Task data:
[Start of Attachment]

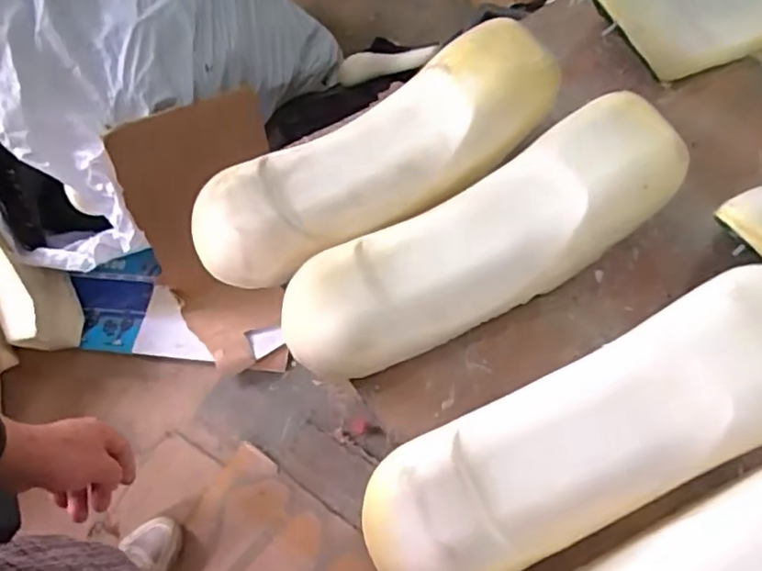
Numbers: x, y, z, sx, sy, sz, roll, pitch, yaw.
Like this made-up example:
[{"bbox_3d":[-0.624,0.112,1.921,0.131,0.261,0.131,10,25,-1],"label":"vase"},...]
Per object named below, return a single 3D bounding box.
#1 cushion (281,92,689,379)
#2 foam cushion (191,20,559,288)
[{"bbox_3d":[0.104,-0.057,0.737,0.481,0.140,0.158,-24,64,-9],"label":"cushion"},{"bbox_3d":[-0.015,-0.167,0.814,0.502,0.101,0.164,-30,64,2],"label":"foam cushion"}]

[End of Attachment]

What this task involves: An exact transcription of the material is required, without any pictures.

Completed exercise:
Numbers: x, y, z, sx, sy, sz, roll, pitch, yaw.
Like this made-up example:
[{"bbox_3d":[-0.624,0.112,1.921,0.131,0.261,0.131,10,25,-1],"label":"vase"},...]
Per object named below, return a single 3D bounding box.
#1 cushion (281,92,689,379)
#2 foam cushion (191,20,559,288)
[{"bbox_3d":[0.104,-0.057,0.737,0.481,0.140,0.158,-24,64,-9],"label":"cushion"},{"bbox_3d":[-0.015,-0.167,0.814,0.502,0.101,0.164,-30,64,2],"label":"foam cushion"}]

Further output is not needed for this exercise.